Enviado por Felipe A. P. L. Costa

Pitaco: O poema, a marchinha, o inferno

Por F. Ponce de León, do blogue Poesia contra a guerra

A vida e a obra de um líder popular como Lula dão um grande poema, daqueles que são lidos décadas, séculos ou milênios depois de escritos.

A vida e a obra desse juiz de Curitiba dão uma marchinha esperta, daquelas que tocam na rádio durante o Carnaval, enquanto a agência dos Correios é assaltada.

Olhar para trás e descobrir que a sua vida tem sido movida não pelo amor ao que faz, mas sim pelo ódio ao que o outro está fazendo, é de uma tristeza imensa. (O juiz, claro, não é o único ser humano a viver assim.)

Veja a turma dos endinheirados, a maioria dos quais vive tão somente a amealhar e a pilhar.
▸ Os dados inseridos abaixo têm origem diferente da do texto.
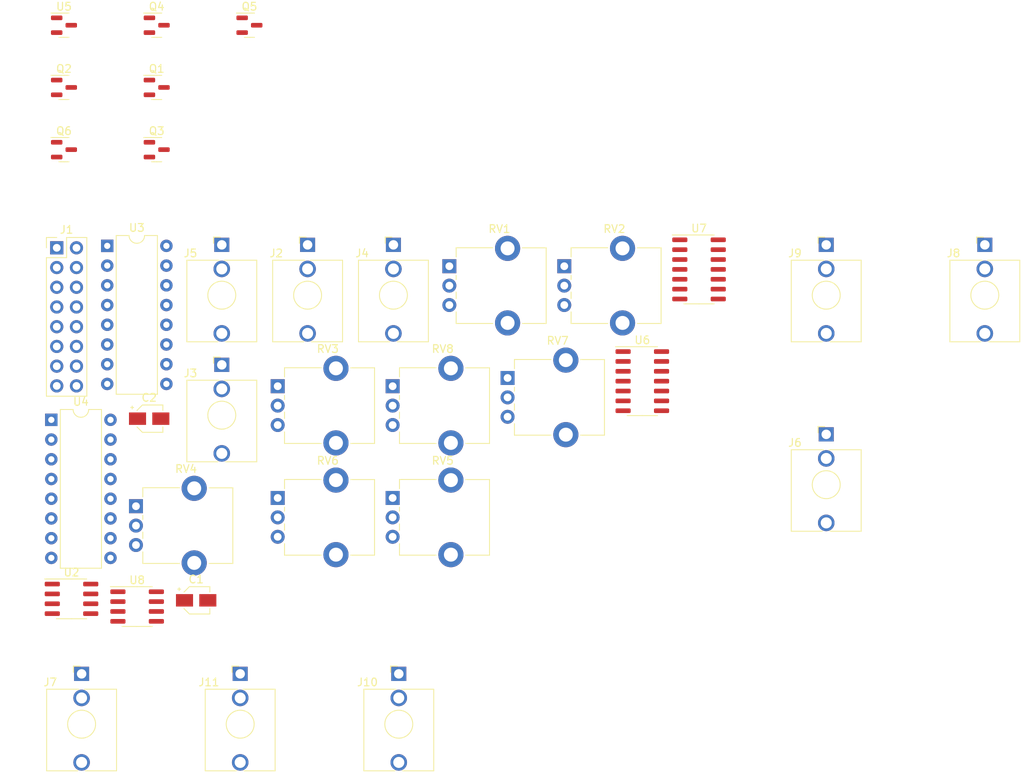
<source format=kicad_pcb>
(kicad_pcb (version 20211014) (generator pcbnew)

  (general
    (thickness 1.6)
  )

  (paper "A4")
  (layers
    (0 "F.Cu" signal)
    (31 "B.Cu" signal)
    (32 "B.Adhes" user "B.Adhesive")
    (33 "F.Adhes" user "F.Adhesive")
    (34 "B.Paste" user)
    (35 "F.Paste" user)
    (36 "B.SilkS" user "B.Silkscreen")
    (37 "F.SilkS" user "F.Silkscreen")
    (38 "B.Mask" user)
    (39 "F.Mask" user)
    (40 "Dwgs.User" user "User.Drawings")
    (41 "Cmts.User" user "User.Comments")
    (42 "Eco1.User" user "User.Eco1")
    (43 "Eco2.User" user "User.Eco2")
    (44 "Edge.Cuts" user)
    (45 "Margin" user)
    (46 "B.CrtYd" user "B.Courtyard")
    (47 "F.CrtYd" user "F.Courtyard")
    (48 "B.Fab" user)
    (49 "F.Fab" user)
    (50 "User.1" user)
    (51 "User.2" user)
    (52 "User.3" user)
    (53 "User.4" user)
    (54 "User.5" user)
    (55 "User.6" user)
    (56 "User.7" user)
    (57 "User.8" user)
    (58 "User.9" user)
  )

  (setup
    (pad_to_mask_clearance 0)
    (pcbplotparams
      (layerselection 0x00010fc_ffffffff)
      (disableapertmacros false)
      (usegerberextensions false)
      (usegerberattributes true)
      (usegerberadvancedattributes true)
      (creategerberjobfile true)
      (svguseinch false)
      (svgprecision 6)
      (excludeedgelayer true)
      (plotframeref false)
      (viasonmask false)
      (mode 1)
      (useauxorigin false)
      (hpglpennumber 1)
      (hpglpenspeed 20)
      (hpglpendiameter 15.000000)
      (dxfpolygonmode true)
      (dxfimperialunits true)
      (dxfusepcbnewfont true)
      (psnegative false)
      (psa4output false)
      (plotreference true)
      (plotvalue true)
      (plotinvisibletext false)
      (sketchpadsonfab false)
      (subtractmaskfromsilk false)
      (outputformat 1)
      (mirror false)
      (drillshape 1)
      (scaleselection 1)
      (outputdirectory "")
    )
  )

  (net 0 "")
  (net 1 "Net-(Q1-Pad1)")
  (net 2 "GND")
  (net 3 "/GATE_A")
  (net 4 "Net-(Q2-Pad1)")
  (net 5 "/SYNC_A")
  (net 6 "Net-(Q3-Pad1)")
  (net 7 "/RESET_A")
  (net 8 "Net-(Q4-Pad1)")
  (net 9 "/GATE_B")
  (net 10 "Net-(Q5-Pad1)")
  (net 11 "/Gate In4/OUTPUT")
  (net 12 "Net-(Q6-Pad1)")
  (net 13 "/RESET_B")
  (net 14 "/AREF_-10V")
  (net 15 "-12V")
  (net 16 "+12V")
  (net 17 "unconnected-(J1-Pad11)")
  (net 18 "unconnected-(J1-Pad12)")
  (net 19 "unconnected-(J1-Pad13)")
  (net 20 "unconnected-(J1-Pad14)")
  (net 21 "unconnected-(J1-Pad15)")
  (net 22 "unconnected-(J1-Pad16)")
  (net 23 "+3V3")
  (net 24 "/POT_RATE_B")
  (net 25 "/POT_MORPH_B")
  (net 26 "/POT_START_A")
  (net 27 "/POT_END_A")
  (net 28 "/POT_MORPH_A")
  (net 29 "/POT_START_B")
  (net 30 "/POT_END_B")
  (net 31 "/POT_RATE_A")
  (net 32 "Net-(J3-Pad3)")
  (net 33 "Net-(R2-Pad2)")
  (net 34 "/V_bias")
  (net 35 "Net-(R1-Pad2)")
  (net 36 "Net-(J2-Pad3)")
  (net 37 "/MUX1_S2")
  (net 38 "/MUX1_S1")
  (net 39 "/MUX1_ADC")
  (net 40 "/MUX1_S0")
  (net 41 "unconnected-(U3-Pad6)")
  (net 42 "/CV_RATE_B")
  (net 43 "/MUX2_S2")
  (net 44 "/CV_START_B")
  (net 45 "/MUX2_S1")
  (net 46 "/MUX2_ADC")
  (net 47 "/MUX2_S0")
  (net 48 "/CV_END_B")
  (net 49 "/CV_END_A")
  (net 50 "/CV_MORPH_B")
  (net 51 "/CV_RATE_A")
  (net 52 "unconnected-(U4-Pad6)")
  (net 53 "/CV_MORPH_A")
  (net 54 "/CV_START_A")
  (net 55 "/CV IN/OPAMP_INV")
  (net 56 "/CV IN1/OPAMP_INV")
  (net 57 "/CV IN2/OPAMP_INV")
  (net 58 "/CV IN6/OPAMP_INV")
  (net 59 "/CV IN5/OPAMP_INV")
  (net 60 "unconnected-(U7-Pad5)")
  (net 61 "unconnected-(U7-Pad6)")
  (net 62 "/CV IN4/OPAMP_INV")
  (net 63 "/CV IN7/OPAMP_INV")
  (net 64 "Net-(J5-Pad3)")
  (net 65 "/EOC_B")
  (net 66 "/EOC_A")
  (net 67 "Net-(J4-Pad3)")

  (footprint "Package_SO:SOIC-8_3.9x4.9mm_P1.27mm" (layer "F.Cu") (at 38.12 102.4))

  (footprint "Connector_Audio:Jack_3.5mm_QingPu_WQP-PJ398SM_Vertical_CircularHoles" (layer "F.Cu") (at 71.81 111.07))

  (footprint "Connector_PinHeader_2.54mm:PinHeader_2x08_P2.54mm_Vertical" (layer "F.Cu") (at 27.77 56.21))

  (footprint "Potentiometer_THT:Potentiometer_Alpha_RD901F-40-00D_Single_Vertical_CircularHoles" (layer "F.Cu") (at 71.02 88.42))

  (footprint "Connector_Audio:Jack_3.5mm_QingPu_WQP-PJ398SM_Vertical_CircularHoles" (layer "F.Cu") (at 126.85 80.23))

  (footprint "Connector_Audio:Jack_3.5mm_QingPu_WQP-PJ398SM_Vertical_CircularHoles" (layer "F.Cu") (at 30.97 111.07))

  (footprint "Package_TO_SOT_SMD:SOT-23" (layer "F.Cu") (at 40.64 43.57))

  (footprint "Connector_Audio:Jack_3.5mm_QingPu_WQP-PJ398SM_Vertical_CircularHoles" (layer "F.Cu") (at 60.07 55.83))

  (footprint "Potentiometer_THT:Potentiometer_Alpha_RD901F-40-00D_Single_Vertical_CircularHoles" (layer "F.Cu") (at 78.32 58.58))

  (footprint "Connector_Audio:Jack_3.5mm_QingPu_WQP-PJ398SM_Vertical_CircularHoles" (layer "F.Cu") (at 51.39 111.07))

  (footprint "Connector_Audio:Jack_3.5mm_QingPu_WQP-PJ398SM_Vertical_CircularHoles" (layer "F.Cu") (at 71.12 55.83))

  (footprint "Connector_Audio:Jack_3.5mm_QingPu_WQP-PJ398SM_Vertical_CircularHoles" (layer "F.Cu") (at 126.85 55.83))

  (footprint "Package_TO_SOT_SMD:SOT-23" (layer "F.Cu") (at 28.7 27.55))

  (footprint "Package_SO:SO-14_3.9x8.65mm_P1.27mm" (layer "F.Cu") (at 103.17 73.38))

  (footprint "Capacitor_SMD:CP_Elec_3x5.3" (layer "F.Cu") (at 45.72 101.6))

  (footprint "Potentiometer_THT:Potentiometer_Alpha_RD901F-40-00D_Single_Vertical_CircularHoles" (layer "F.Cu") (at 56.22 74.03))

  (footprint "Potentiometer_THT:Potentiometer_Alpha_RD901F-40-00D_Single_Vertical_CircularHoles" (layer "F.Cu") (at 56.22 88.42))

  (footprint "Connector_Audio:Jack_3.5mm_QingPu_WQP-PJ398SM_Vertical_CircularHoles" (layer "F.Cu") (at 147.27 55.83))

  (footprint "Package_TO_SOT_SMD:SOT-23" (layer "F.Cu") (at 28.7 43.57))

  (footprint "Package_TO_SOT_SMD:SOT-23" (layer "F.Cu") (at 28.7 35.56))

  (footprint "Package_DIP:DIP-16_W7.62mm" (layer "F.Cu") (at 27.07 78.36))

  (footprint "Potentiometer_THT:Potentiometer_Alpha_RD901F-40-00D_Single_Vertical_CircularHoles" (layer "F.Cu") (at 37.97 89.48))

  (footprint "Connector_Audio:Jack_3.5mm_QingPu_WQP-PJ398SM_Vertical_CircularHoles" (layer "F.Cu") (at 49.02 71.28))

  (footprint "Connector_Audio:Jack_3.5mm_QingPu_WQP-PJ398SM_Vertical_CircularHoles" (layer "F.Cu") (at 49.02 55.83))

  (footprint "Package_TO_SOT_SMD:SOT-23" (layer "F.Cu") (at 40.64 35.56))

  (footprint "Package_TO_SOT_SMD:SOT-23" (layer "F.Cu") (at 52.58 27.55))

  (footprint "Potentiometer_THT:Potentiometer_Alpha_RD901F-40-00D_Single_Vertical_CircularHoles" (layer "F.Cu") (at 93.12 58.58))

  (footprint "Capacitor_SMD:CP_Elec_3x5.3" (layer "F.Cu") (at 39.67 78.21))

  (footprint "Package_SO:SOIC-8_3.9x4.9mm_P1.27mm" (layer "F.Cu") (at 29.67 101.41))

  (footprint "Potentiometer_THT:Potentiometer_Alpha_RD901F-40-00D_Single_Vertical_CircularHoles" (layer "F.Cu") (at 71.02 74.03))

  (footprint "Package_TO_SOT_SMD:SOT-23" (layer "F.Cu") (at 40.64 27.55))

  (footprint "Package_SO:SO-14_3.9x8.65mm_P1.27mm" (layer "F.Cu") (at 110.47 58.99))

  (footprint "Potentiometer_THT:Potentiometer_Alpha_RD901F-40-00D_Single_Vertical_CircularHoles" (layer "F.Cu") (at 85.82 72.97))

  (footprint "Package_DIP:DIP-16_W7.62mm" (layer "F.Cu") (at 34.27 55.96))

)

</source>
Nada fazem pela coletividade. Nada deixam atrás de si, exceto talvez a tardia sensação de alívio que brota naqueles que sobreviveram ao pisoteio. (O que o falecido criador da Rede Globo deixou atrás de si? Filhos e instituições a se aproveitar ou a burlar a lei? E o criador do SBT, o que tem feito pela sua cidade ou pelo seu país? A herança dele será diferente?)

E o que dizer então da classe média brasileira, avara com os empregados e os mais próximos, mas que gasta o que pode e o que não pode durante as férias na Disney, sempre com os olhos vidrados nos endinheirados, pensando consigo mesma – “Um dia eu chego lá!” Chega aonde, José? Ao inferno?